Fussball-WM-Endrunde: Spielt der Iran in den USA um den Titel?

causasportnews.com – 22/2026, 6. März 2026

(causasportnews / red. / 6. März 2026) In rund 100 Tagen, ab 11. Juni 2026, spielen 48 Nationalmannschaften in den USA, in Kanada und in Mexiko um den Titel eines Fussball-Weltmeisters. Weil sich der von den USA und von Israel losgetretene Krieg gegen den Iran immer mehr, auch in Richtung Europa, ausbreitet und ungewiss ist, wie dieser Flächenbrand eingedämmt werden kann, fragt man sich immer mehr, ob und allenfalls wie dieser Kampf um die höchste Trophäe im Professional-Fussball letztlich ausgehen könnte. Findet die WM-Endrunde überhaupt statt, wird sie verschoben oder sistiert, bis sich die Weltlage wieder beruhigt und normalisiert hat? Die (Fussball-)Welt wartet auf klärende Worte aus dem Home of FIFA in Zürich, doch der Weltverband schweigt. Regelrecht abgetaucht ist der Präsident des Weltverbandes, der nicht einmal mehr seinem bevorzugten Grundsatz in Missachtung von Art. 4 Abs. 2 der Statuten («Die FIFA ist politisch … neutral») huldigt: Führen durch Anbiederung bei den Polit-Führern dieser Welt.

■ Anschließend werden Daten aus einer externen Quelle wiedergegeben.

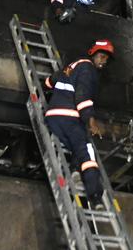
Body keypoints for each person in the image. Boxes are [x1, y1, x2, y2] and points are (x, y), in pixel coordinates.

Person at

Ein regelrechtes Kuckucksei befindet sich jedenfalls im WM-Korb 2026. Da hat sich die Mannschaft Irans für die WM-Endrunde qualifiziert, doch niemand rechnet damit, dass die Iraner, derzeit in einer fussball-losen Trauerzeit für den von den Israeli und Amerikanern aus dem Leben gebombten Ayatollah Chamenei befindend, ab 11. Juni in den USA spielen werden. Die Rede ist von einem WM-Boykott der Iraner; weitere Meinungsmacher sehen einen Ausschluss der Iraner aus dem Turnier als Lösung, oder es wird davon gesprochen, die Mannschaft Irans während der WM-Endrunde nicht in den USA, sondern in Mexiko oder in Kanada antreten zu lassen. Dies, obwohl US-Präsident Donald Trump verlauten liess: «I really don’t care’ if Iran plays in World Cup». Eine Option, um diesen gordischen Knoten zu durchschlagen scheint die Möglichkeit zu sein, den Iran irgendwie sanktions- und folgenlos aus dem Turnier zu verabschieden oder zu verbannen, bevor es überhaupt begonnen hat. Wäre würde dann «nachrücken»? Wohl der Irak! Irak stand allerdings nach den Terroranschlägen am 11. September 2001 in den USA im Fadenkreuz der Amerikaner. Auch dieses Szenarium wäre wohl nicht als Wunschlösung zu qualifizieren.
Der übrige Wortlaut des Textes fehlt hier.